## DOCUMENT
○ ○ ○ ○ ○

Certaines sont plus faciles à identifier que d'autres, par exemple, dans le cas du cantonnement. Il y a cantonnement lorsqu'un soldat habite dans une famille civile. À ce moment-là, il est proche de certaines personnes qui non seulement sont de l'autre sexe, mais qui peuvent également être jeunes et donc exploitables. Cette proximité est un des éléments qui nous préoccupait, et nous voulions donc rigoureusement contrôler cela. Il s'agit d'une situation domestique, et nous voulions donc qu'il n'y ait pas non plus de connotation sexuelle.

Le sénateur Andreychuk : Voici ce que je voudrais savoir : Avez-vous la preuve que ces infractions que vous avez choisies ont eu un élément sexuel? Avez-vous la preuve que les soldats ainsi cantonnés ont commis des actes de maltraitance assimilables à des agressions sexuelles? Avez-vous ce genre de preuve, ce genre de données?

Col McAlea : Pas ici, non.

Le sénateur Joyal : Dans la même veine que le sénateur Andreychuk, j'ai parcouru la liste qui donne le détail des condamnations pour infraction à caractère sexuel prononcées en cour martiale entre janvier 2000 et décembre 2004, liste qui nous a été remise ce matin. Je n'ai pas fait l'analyse complète faute de temps. J'écoutais le sénateur Bryden, mais cette liste dit ceci :

[Français]

... alors qu'il était en situation d'autorité ou de confiance.

[Traduction]

J'ai ici la première page, la seconde concerne le 4 avril 2000.

[Français]

... alors qu'il était en situation d'autorité ou de confiance.

[Traduction]

Le 24 mai.

[Français]

... alors qu'il était en situation d'autorité ou de confiance.

[Traduction]

Le sénateur Joyal : Le 20 octobre 2001.

[Français]

... alors qu'il était en situation d'autorité ou de confiance.

[Traduction]

Il semble bien qu'il s'agisse là de scénarios répétitifs dans le cas d'infractions à caractère sexuel, ce dont parlait le sénateur Andreychuk dans ses questions. Qu'en est-il de l'abus d'autorité? En d'autres termes, la personne est en position d'autorité et se sert de cette position ou du contexte dans lequel elle s'y trouve pour perpétrer une infraction à caractère sexuel.

Nous n'avons ni explications, ni détails pour chacun des cas signalés par le rapport, mais le rapport parle de choses qui se répètent. En d'autres termes, il est davantage possible pour quelqu'un qui est en situation d'autorité d'abuser de quelqu'un qui est son subordonné que dans la situation inverse. C'est toujours possible, on ne sait jamais, mais dans ce cas-ci, il s'agit d'un abus de la part de quelqu'un qui est en position d'autorité.

Si nous ajoutons l'alinéa c) de l'article 203 à la page 3 du projet de loi, à ce moment-là il faut qu'il y ait une connotation sexuelle. Je ne vois pas comment nous pourrions prouver qu'il y a eu simplement pour infraction un « mauvais traitement à un subalterne ». J'ignore combien de fois les archives militaires font état d'infractions de ce genre.

○ ○ ○ ○ ○

## DONNÉES AFFICHÉES
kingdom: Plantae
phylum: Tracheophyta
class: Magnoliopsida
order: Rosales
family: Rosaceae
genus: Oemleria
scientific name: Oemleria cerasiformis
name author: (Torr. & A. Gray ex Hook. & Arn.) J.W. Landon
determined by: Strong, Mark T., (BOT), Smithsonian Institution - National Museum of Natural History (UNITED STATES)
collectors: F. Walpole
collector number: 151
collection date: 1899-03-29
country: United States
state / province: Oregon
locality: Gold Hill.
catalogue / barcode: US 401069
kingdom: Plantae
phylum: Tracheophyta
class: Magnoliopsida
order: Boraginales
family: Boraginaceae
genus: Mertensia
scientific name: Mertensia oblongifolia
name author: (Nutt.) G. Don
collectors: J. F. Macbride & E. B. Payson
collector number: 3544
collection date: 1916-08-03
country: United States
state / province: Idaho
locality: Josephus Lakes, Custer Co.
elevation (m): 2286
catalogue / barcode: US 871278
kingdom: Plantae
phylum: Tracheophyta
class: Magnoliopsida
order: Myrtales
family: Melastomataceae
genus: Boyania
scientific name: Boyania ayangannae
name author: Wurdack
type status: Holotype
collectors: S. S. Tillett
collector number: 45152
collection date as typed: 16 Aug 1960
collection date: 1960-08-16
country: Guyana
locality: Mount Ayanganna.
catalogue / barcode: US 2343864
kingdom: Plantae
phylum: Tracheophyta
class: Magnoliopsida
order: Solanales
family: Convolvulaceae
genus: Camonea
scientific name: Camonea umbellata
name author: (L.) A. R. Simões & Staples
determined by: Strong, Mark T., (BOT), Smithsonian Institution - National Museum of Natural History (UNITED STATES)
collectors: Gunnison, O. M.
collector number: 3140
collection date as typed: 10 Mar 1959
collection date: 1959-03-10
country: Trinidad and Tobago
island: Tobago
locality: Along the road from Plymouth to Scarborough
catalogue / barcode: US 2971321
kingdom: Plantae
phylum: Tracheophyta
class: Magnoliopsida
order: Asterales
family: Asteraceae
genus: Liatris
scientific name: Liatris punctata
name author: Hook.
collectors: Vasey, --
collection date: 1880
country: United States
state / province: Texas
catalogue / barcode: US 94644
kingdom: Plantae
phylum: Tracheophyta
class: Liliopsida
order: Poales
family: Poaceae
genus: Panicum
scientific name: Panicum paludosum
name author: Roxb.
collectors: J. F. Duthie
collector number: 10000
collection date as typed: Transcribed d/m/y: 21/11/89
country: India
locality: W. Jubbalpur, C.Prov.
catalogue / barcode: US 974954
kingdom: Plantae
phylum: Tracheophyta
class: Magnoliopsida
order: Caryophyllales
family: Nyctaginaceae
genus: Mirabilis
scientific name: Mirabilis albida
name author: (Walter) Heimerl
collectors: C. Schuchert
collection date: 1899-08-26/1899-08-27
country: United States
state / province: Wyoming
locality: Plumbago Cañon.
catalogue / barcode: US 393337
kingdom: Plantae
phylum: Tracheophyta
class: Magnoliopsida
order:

○ ○ ○ ○ ○

## EXERCICE
Recopiez mot pour mot le passage du compte rendu de séance allant de « Certaines sont plus » jusqu'à « genre de données? ». Les enregistrements ne sont d'aucune utilité ici.

## CORRIGÉ
Certaines sont plus faciles à identifier que d'autres, par exemple, dans le cas du cantonnement. Il y a cantonnement lorsqu'un soldat habite dans une famille civile. À ce moment-là, il est proche de certaines personnes qui non seulement sont de l'autre sexe, mais qui peuvent également être jeunes et donc exploitables. Cette proximité est un des éléments qui nous préoccupait, et nous voulions donc rigoureusement contrôler cela. Il s'agit d'une situation domestique, et nous voulions donc qu'il n'y ait pas non plus de connotation sexuelle.

Le sénateur Andreychuk : Voici ce que je voudrais savoir : Avez-vous la preuve que ces infractions que vous avez choisies ont eu un élément sexuel? Avez-vous la preuve que les soldats ainsi cantonnés ont commis des actes de maltraitance assimilables à des agressions sexuelles? Avez-vous ce genre de preuve, ce genre de données?